Heather Heigl, the lead community emergency planner for the area around the Brunswick site in North Carolina, said daylong drills every two years verify that the right people and resources are available, and that communications systems are working.
However, she acknowledged, the exercises don't actually send rescue workers to shelters or police officers to traffic control points. Asked for the estimated evacuation times for her site, she wasn't sure.
"The NRC rubber-stamps these evacuation plans, but they're not based on discernible performance standards," said Alex Matthiessen, president of the Riverkeeper environmental group fighting Indian Point relicensing. "If they applied any kind of meaningful standard in evaluating the emergency plans of the nation's nuclear power plants, there would be no nuclear power plants in this country, at least not in populated areas."
Attorney Webster argued that safety standards should become harder to meet as populations grow around plants like Oyster Creek. (In AP's analysis, population between 1980 and last year increased 269 percent within 10 miles of Oyster Creek, from 36,738 to 135,378.)
During an emergency there, many would be forced to leave in the same direction, away from the Atlantic Ocean, along a highway that a pro-nuclear state senator has called "a two-lane cow path."
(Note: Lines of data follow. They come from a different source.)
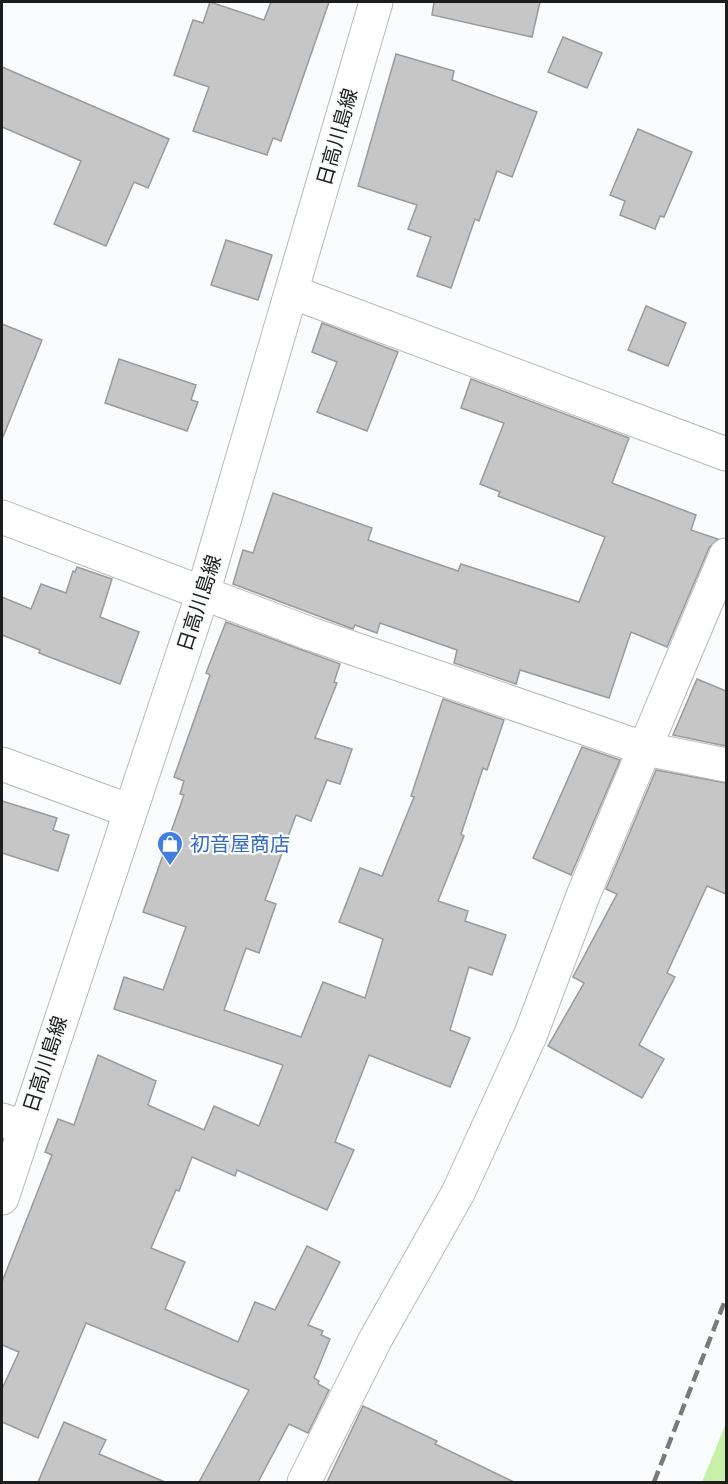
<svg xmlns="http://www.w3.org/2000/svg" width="728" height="1484" viewBox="0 0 728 1484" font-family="Literata,'Noto Sans JP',serif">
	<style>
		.green { fill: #c7f1a7 }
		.building { fill: #c7c6c7; stroke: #9a9a9b; stroke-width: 1.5 }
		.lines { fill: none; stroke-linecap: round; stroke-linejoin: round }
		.minor-casing { stroke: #b8b9ba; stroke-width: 35 }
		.primary-casing { stroke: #b8b9ba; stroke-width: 35 }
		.minor { stroke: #fff; stroke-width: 33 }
		.primary { stroke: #fff; stroke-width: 33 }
		.rail { stroke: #7a7a7b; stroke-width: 4.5; stroke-dasharray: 12 6; stroke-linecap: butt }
		.labels { text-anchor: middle; stroke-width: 4.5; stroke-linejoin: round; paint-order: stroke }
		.street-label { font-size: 20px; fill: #1d1d1d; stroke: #fafbfc }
		.shop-label { font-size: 20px; fill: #366cbe; stroke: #fafbfc; text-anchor: start }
	</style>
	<rect width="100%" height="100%" fill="#fafbfc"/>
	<polygon class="green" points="726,1423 726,1482 702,1482"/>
	<g class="building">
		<polygon points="210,2 264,20 271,2 329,2 281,141 273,138 267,155 193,131 209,87 174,75 193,20 203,23"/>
		<polygon points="434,2 540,2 532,37 432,15"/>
		<polygon points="563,37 602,53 587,88 548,72"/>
		<polygon points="396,54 454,71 452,80 537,112 512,177 497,171 479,221 475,219 451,288 417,276 431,237 408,229 417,205 358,186"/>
		<polygon points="2,67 169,139 148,188 134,182 106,246 54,224 81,161 2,127"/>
		<polygon points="638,129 692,152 664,217 660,216 655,229 620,215 625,201 610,195"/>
		<polygon points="226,240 272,255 258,300 211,285"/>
		<polygon points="646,306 686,323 668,366 628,350"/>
		<polygon points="322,323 398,352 367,431 317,412 337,362 312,352"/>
		<polygon points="2,324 42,340 3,437 2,436"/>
		<polygon points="119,359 196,385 191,400 198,402 187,431 105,403"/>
		<polygon points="471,379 629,438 612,483 696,515 691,530 718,539 709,548 667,647 631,632 609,698 520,670 516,684 454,663 457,650 380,623 377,633 355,625 353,629 233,584 243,550 253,553 273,493 372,528 368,540 458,571 461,564 579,602 605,537 498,496 500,492 480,484 504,423 461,408"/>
		<polygon points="77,567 112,579 100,617 139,632 120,684 39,653 40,650 2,635 2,597 31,609 41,584 66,593 73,571 75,572"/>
		<polygon points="226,622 340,664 334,682 337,683 315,738 352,749 340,784 327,780 311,821 296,815 265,900 276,904 259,953 246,948 224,1010 301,1037 323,982 365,998 383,939 339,922 360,868 382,876 414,797 411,796 443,699 504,720 487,770 483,768 461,834 464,836 438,901 468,911 465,921 506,935 492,975 469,967 450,1030 470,1038 450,1087 369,1055 335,1142 354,1150 327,1210 237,1170 235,1176 192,1157 179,1191 176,1190 151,1248 185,1262 165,1309 238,1342 255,1302 275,1310 307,1246 340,1262 308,1325 323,1331 321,1335 330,1339 314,1378 319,1381 318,1384 329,1390 308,1433 289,1424 258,1482 199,1482 249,1390 86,1323 38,1438 2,1422 2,1389 19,1352 2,1345 2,1282 52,1155 45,1152 58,1119 74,1125 98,1055 156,1081 148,1105 204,1130 214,1106 259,1126 283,1065 114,1009 124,977 163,990 186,927 143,912 184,795 180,794 184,781 174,777 210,675 206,673"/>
		<polygon points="697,679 726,691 726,746 673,735"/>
		<polygon points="582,747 620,760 571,875 533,858"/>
		<polygon points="656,770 726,783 726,894 707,886 667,973 675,977 639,1045 664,1059 642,1098 548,1046 584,983 573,977 617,894 606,889"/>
		<polygon points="2,801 57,818 53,830 69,835 58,871 2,853"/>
		<polygon points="363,1406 437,1441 435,1444 514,1482 327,1482"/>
		<polygon points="64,1422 106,1440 99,1454 165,1482 38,1482"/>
	</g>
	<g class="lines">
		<defs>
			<g id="minor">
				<polyline points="292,292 726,454"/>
				<polyline points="2,517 311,634 646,749 726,765"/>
				<polyline points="2,764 130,811"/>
				<polyline points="2,1120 24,1127"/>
				<polyline points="304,1482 375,1340 458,1193 530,1036 584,893 726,555"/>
			</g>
			<polyline id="primary" points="2,1198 203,593 376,2"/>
		</defs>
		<use href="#minor" class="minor-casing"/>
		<use href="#primary" class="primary-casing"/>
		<use href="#minor" class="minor"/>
		<use href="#primary" class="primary"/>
		<polyline class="rail" points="654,1482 726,1298"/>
	</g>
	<defs>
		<symbol id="shop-pin" viewBox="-11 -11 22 30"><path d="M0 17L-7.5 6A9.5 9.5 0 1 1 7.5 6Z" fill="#3f7fe0" stroke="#fafbfc"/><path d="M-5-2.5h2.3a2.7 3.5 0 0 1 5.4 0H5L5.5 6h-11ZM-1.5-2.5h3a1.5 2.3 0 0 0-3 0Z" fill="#fff"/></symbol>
	</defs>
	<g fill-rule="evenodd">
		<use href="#shop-pin" x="155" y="829" width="30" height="40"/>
	</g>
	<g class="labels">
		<g class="street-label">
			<text transform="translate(337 137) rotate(-74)" y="7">日高川島線</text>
			<text transform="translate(199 603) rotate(-72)" y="7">日高川島線</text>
			<text transform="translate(45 1064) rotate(-72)" y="7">日高川島線</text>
		</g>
		<g class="shop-label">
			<text x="190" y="851">初音屋商店</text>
		</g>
	</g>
	<rect width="728" height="1484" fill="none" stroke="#1d1d1d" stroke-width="6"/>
</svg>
Janet Tauro, a nuclear safety activist who lives 18 miles from the plant, wonders: "Picture me with my son on his BMX bike and my daughter at dance class, multiply me by 100,000 -- and you have pandemonium."
Helen Henderson, who lives three miles from the reactor, is among the doubters. She said she repeatedly ignored the forms sent home by her children's school certifying that she has read and agrees with the Oyster Creek emergency plan.
Tired of the stream of reminders sent her way, Henderson said she finally wrote back: "Refuse to sign. Evacuation plan will not work."